One’s psyche (2 syllables) is one’s soul/personality/mind. It’s not a verb.
They all come from the Myth of Psyche (also 2 syllables) a princess loved by Cupid and disliked by his mom.
Psyche (mythology) - Wikipedia https://share.google/kjpSB8R9ySQPDwx6k
Grody.
I still call things grody, but it’s apparently twee and shit to say now.
Grody to the max.
I didn’t learn until an embarrassingly late age that you shouldn’t say “jewed them down” or “I got gypped” when discussing prices, etc. Once it dawned on me what I was saying, I felt pretty mortified, but I grew up hearing them as normal words. It was just a thing you say.
Same with me. Didn’t even think of where it came from.

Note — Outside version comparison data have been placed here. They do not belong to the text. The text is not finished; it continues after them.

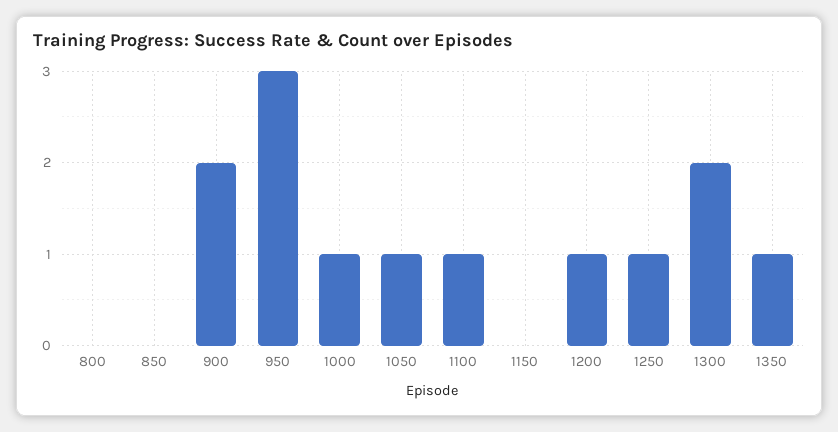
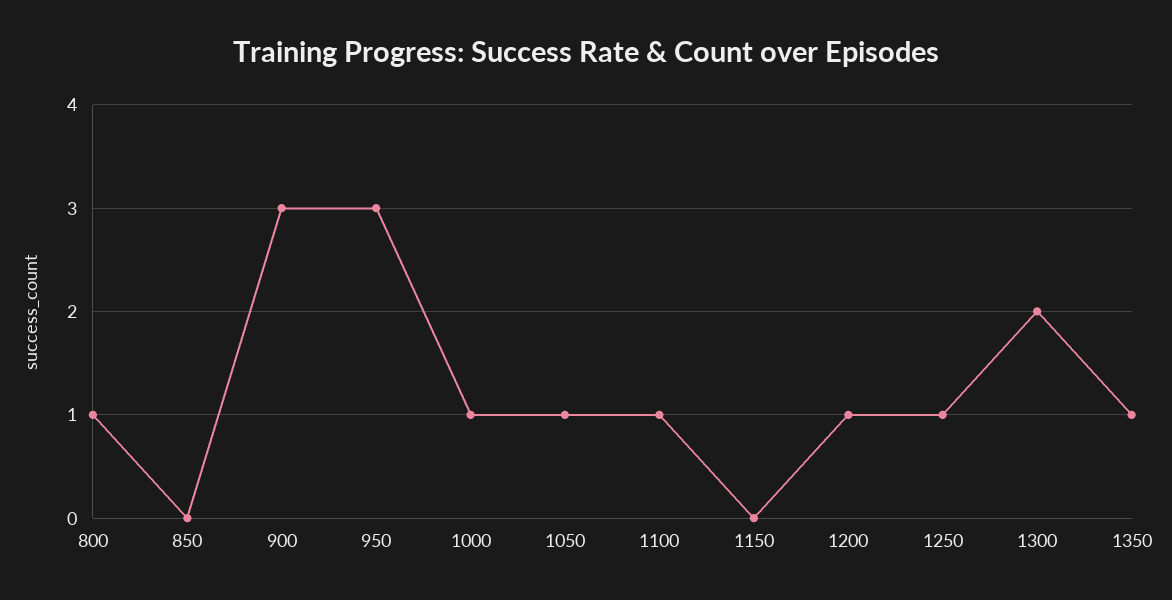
  {
-   "800": 0,
+   "800": 1,
    "850": 0,
-   "900": 2,
+   "900": 3,
    "950": 3,
    "1000": 1,
    "1050": 1,
    "1100": 1,
    "1150": 0,
    "1200": 1,
    "1250": 1,
    "1300": 2,
    "1350": 1
  }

Most of the stuff that was said back when I was in school were slurs. Like nearly every spoken sentence contained at least one slur.
‘mad’, as in ‘very’
“Roflmao” :(
Also: cool beans
Cool beans is in regular rotation. My daughter has also banned me from taking her to school.
Awe, i still use cool beans all the time.
Same. Sometimes ironically, sometimes actually.
Fo sho, mostly because growing up made me realize I’m never really sho of anything no mo.
Back in the 70s we used to say “fuckin-A” as a kind of agreement
I still use it…
Me too
Are you surprised at my tears, sir…?
Bummer man. That’s… (hits joint) that’s a bummer

It was pretty common when I was in high school in the 90s. But for some reason the kids I knew insisted it was fuck-a-nay.
DL
Short for down low.
Never really hear it anymore.
Also
The bomb.
No one says that anymore.
And
Phat.
To refer to a thick gorgeous woman.
Phat.
That has morphed into thicc.
I recall “Phat” being problematic. Especially since it was applied to thicker women.
Since it sounds like “fat”, its use was generally followed with a “phat with a p” to clarify.
Making the short slang word void for being used easily and casually.
I did respect the approach of trying to change a word that’s usually used to demean someone as a way to complement someone. But it just didn’t stick.
Phat to me in the '90s meant either good, or big. But specifically big, gnarly stuff. Like jumping your mountain bike and getting phat air.
Bread. Yes, the word bread. It was quite popular in northern India. We use to call stupid people bread. Like, “Tu bread hai kya?” (Are you bread?)
This was alternative to the word “chutiya”, which is a curse word, that we could use in front of teachers and elders.
Phat
rad. as in a conjunction of radical, which is also a slang term no longer in use.
people look at me real weird when tell them the cool thing they just told me is ‘rad’
I seem to recall hearing Brennan Lee Mulligan saying it quite a bit in Dimension 20 and it made me giggle.
Still use it, unironically, along with things like “righteous.”
I like taking what I like from various ways of speaking, until mine is my own. Don’t let anyone take that away from you. :p
Seriously? as far as i was aware that’s a perfectly normal thing to say?